For most modern workflows the UTF-8 default is fine. The conversion above only matters when consuming legacy files.

One last note on the difference between caption tracks and transcripts

Three months from now, when you have a folder of SRT files and a folder of Markdown transcripts of the same videos, you will use them differently. The SRT files will sit in your video editor's media bin and only get touched when you are working on a specific video edit. The Markdown transcripts will be in your daily knowledge base, getting searched, quoted, and AI-queried regularly.

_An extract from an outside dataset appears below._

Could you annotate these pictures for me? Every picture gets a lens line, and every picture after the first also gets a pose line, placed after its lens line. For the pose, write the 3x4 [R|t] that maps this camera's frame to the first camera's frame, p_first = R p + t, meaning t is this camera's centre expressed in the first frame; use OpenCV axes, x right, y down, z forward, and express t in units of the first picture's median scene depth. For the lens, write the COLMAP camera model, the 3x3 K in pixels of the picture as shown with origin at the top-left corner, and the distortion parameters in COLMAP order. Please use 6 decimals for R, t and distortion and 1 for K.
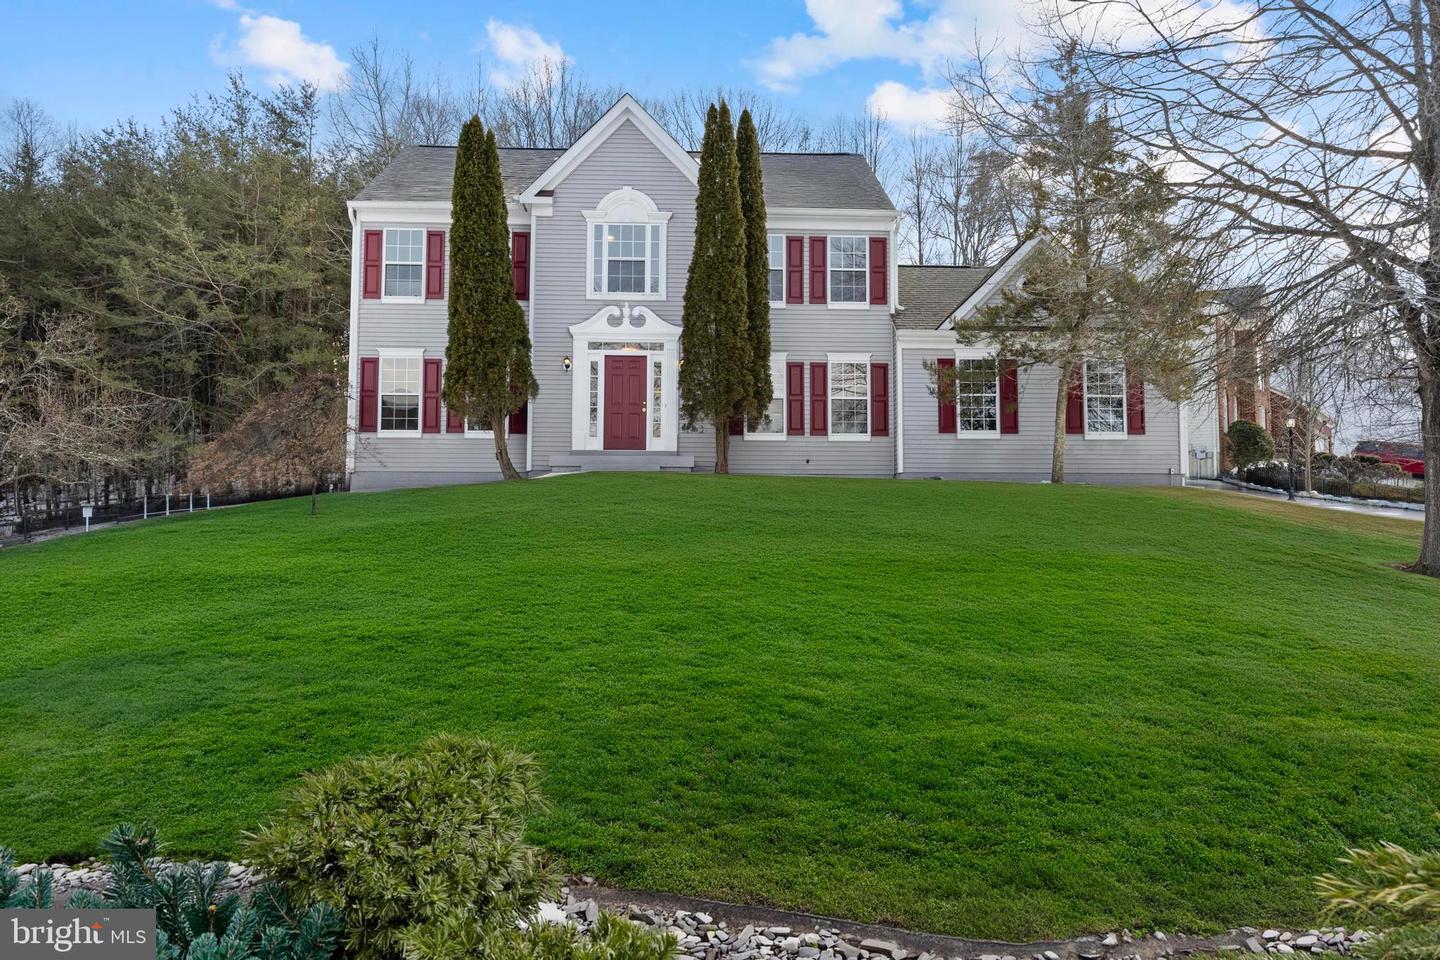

The two artifacts serve fundamentally different needs and the right answer is to have both for any video that is important enough to invest in.

Frequently asked questions

Can I get subtitles from a YouTube Short?
Sometimes. YouTube Shorts often have auto-generated captions but the public 'Show transcript' panel does not always render for Shorts. yt-dlp works on Shorts URLs the same way as regular videos. For the most reliable result on a Short with no caption track, transcribe the audio directly via mdisbetter — the audio extraction handles Shorts URLs identically to regular videos.
Will downloaded YouTube subtitles include speaker labels?
No. YouTube's caption track does not contain speaker information — it is a single stream of text regardless of how many people are speaking. To get speaker labels, you need to re-transcribe the audio with a diarization-capable tool. The mdisbetter video-to-markdown output includes speaker labels where multiple voices are detected; the local WhisperX route also produces them.
What's the difference between SRT and VTT?
Both are caption file formats with similar timing structure. SRT (SubRip) is older, simpler, supported by virtually every video editor and player. VTT (WebVTT) is newer, supports styling and positioning metadata, and is the native format for HTML5 video. For most workflows the formats are interchangeable — yt-dlp can output either, and ffmpeg converts between them losslessly: 'ffmpeg -i input.vtt output.srt'.